### What is expected:
Determine how many lines of the data below contain "Mbaise", then give only that number.

### Provided material:

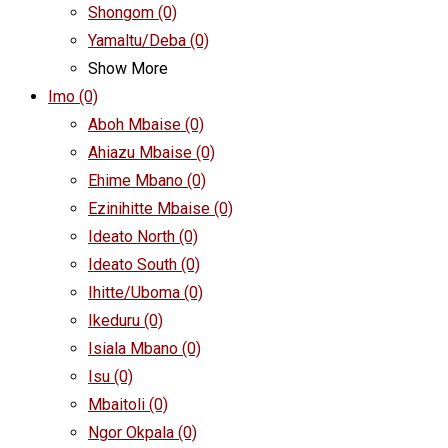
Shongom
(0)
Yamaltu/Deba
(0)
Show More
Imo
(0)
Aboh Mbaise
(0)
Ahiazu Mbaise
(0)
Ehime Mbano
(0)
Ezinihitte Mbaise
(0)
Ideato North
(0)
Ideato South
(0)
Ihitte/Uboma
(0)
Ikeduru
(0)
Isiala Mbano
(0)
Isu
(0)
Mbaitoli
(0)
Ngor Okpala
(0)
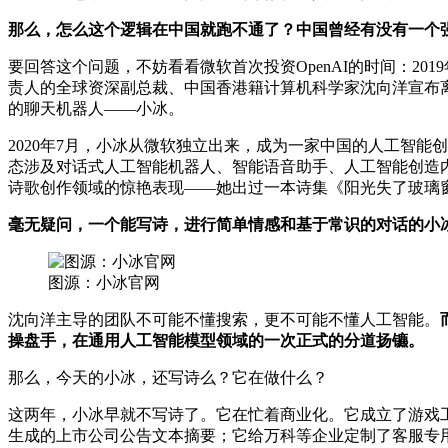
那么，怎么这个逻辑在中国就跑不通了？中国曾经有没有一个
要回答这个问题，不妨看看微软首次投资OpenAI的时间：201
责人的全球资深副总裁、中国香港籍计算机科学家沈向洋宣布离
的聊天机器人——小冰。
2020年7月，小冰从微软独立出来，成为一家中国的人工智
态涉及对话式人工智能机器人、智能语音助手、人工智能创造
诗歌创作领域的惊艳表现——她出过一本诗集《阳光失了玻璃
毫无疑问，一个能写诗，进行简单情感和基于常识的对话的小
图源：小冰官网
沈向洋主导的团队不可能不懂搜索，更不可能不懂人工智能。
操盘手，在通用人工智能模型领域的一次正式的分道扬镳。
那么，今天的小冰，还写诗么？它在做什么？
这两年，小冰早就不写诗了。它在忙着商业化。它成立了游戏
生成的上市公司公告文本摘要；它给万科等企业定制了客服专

### Response area:
3